2.a) open and read file ~/.kde/foo/bar/baz
2.b) fd = open("~/.kde/foo/bar/baz.new", O_WRONLY|O_TRUNC|O_CREAT)
2.c) write(fd, buf-of-new-contents-of-file, size-of-new-contents-of-file)
2.d) close(fd)
2.e) rename("~/.kde/foo/bar/baz.new", "~/.kde/foo/bar/baz")

What emacs (and very sophisticated, careful application writers) will do is this:

3.a) open and read file ~/.kde/foo/bar/baz
3.b) fd = open("~/.kde/foo/bar/baz.new", O_WRONLY|O_TRUNC|O_CREAT)
3.c) write(fd, buf-of-new-contents-of-file, size-of-new-contents-of-file)
3.d) fsync(fd) --- and check the error return from the fsync
3.e) close(fd)
3.f) rename("~/.kde/foo/bar/baz", "~/.kde/foo/bar/baz~") --- this is optional
3.g) rename("~/.kde/foo/bar/baz.new", "~/.kde/foo/bar/baz")

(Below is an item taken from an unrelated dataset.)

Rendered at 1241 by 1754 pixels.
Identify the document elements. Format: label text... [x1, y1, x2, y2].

The fact that series (1) and (2) works at all is an accident. Ext3 in its default configuration happens to have the property that 5 seconds after (1) and (2) completes, the data is safely on disk. (3) is the ***only*** thing which is guaranteed not to lose data. For example, if you are using laptop mode, the 5 seconds is extended to 30 seconds.

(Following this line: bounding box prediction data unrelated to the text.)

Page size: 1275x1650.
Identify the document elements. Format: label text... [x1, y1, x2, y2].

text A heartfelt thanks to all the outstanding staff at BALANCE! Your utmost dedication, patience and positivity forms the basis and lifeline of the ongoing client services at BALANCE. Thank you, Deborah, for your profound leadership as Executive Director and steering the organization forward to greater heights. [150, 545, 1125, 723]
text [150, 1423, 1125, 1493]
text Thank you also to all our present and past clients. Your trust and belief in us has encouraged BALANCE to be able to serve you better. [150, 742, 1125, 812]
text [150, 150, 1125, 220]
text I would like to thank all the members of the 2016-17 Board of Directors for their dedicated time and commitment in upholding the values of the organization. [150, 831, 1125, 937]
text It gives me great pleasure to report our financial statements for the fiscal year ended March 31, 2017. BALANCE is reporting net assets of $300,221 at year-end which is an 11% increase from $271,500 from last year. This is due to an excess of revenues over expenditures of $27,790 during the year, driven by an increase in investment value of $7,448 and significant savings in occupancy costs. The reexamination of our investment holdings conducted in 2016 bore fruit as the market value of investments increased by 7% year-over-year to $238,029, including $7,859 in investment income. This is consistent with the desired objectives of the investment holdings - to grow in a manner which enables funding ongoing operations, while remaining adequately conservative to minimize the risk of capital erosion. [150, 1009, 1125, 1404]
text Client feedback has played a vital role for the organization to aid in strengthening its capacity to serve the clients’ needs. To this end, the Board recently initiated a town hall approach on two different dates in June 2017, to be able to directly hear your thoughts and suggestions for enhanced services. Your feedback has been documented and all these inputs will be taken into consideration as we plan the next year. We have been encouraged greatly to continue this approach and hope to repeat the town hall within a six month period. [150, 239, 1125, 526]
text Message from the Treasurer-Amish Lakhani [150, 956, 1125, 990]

Now the one downside with (3) is that fsync() is a heavyweight operation. If your application is stupid, and has hundreds of dot files in your home directory, each one taking up a 4k disk block even though it is only storing 4 to 12 bytes of data in each singleton dot file, and you have to repeat (3) for each of your one hundred dot files --- and worse yet, your application for some stupid, unknown reason is writing all of these hundred+ dot files every few seconds, then (3) will be very painful. But it is painful because the application is stupidly written --- not for any fundamental filesystem fault. It's like if you had a robot which was delivering mail to mail box numbers 1, 2, 3, 4, 5, and crossing the street for each mail box; on a busy road, this is unsafe, and the robot was getting run over when it kept on jaywalking --- so you can tell the robot to only cross at crosswalks, when the "walk" light is on, which is safe, but slow --- OR, you could rewrite the robot's algorithsm so it delieveres the mail more intelligently (i.e., one side of the street, and then cross, safely at the crosswalk, and then do the other side of the street).

Is that clear? The file system is not "truncating" files. The application is truncating the files, or is constantly overwriting the files using the rename system call. This is a fundamentally unsafe thing to do, and ext3 just happened to paper things over. But *both* XFS and ext4 does delayed allocation, which means that data blocks don't get allocated right away, and they don't get written right away. Btrfs will be doing delayed allocation as well; all modern filesystems will do this, because it's how you get better performance. Applications are expected to use fsync() or fdatasync(), and if that impacts their performance too much, to use a single berkdb or other binary database file, and not do something stupid with hundreds of tiny text files that only hold a few bytes of data in each text file.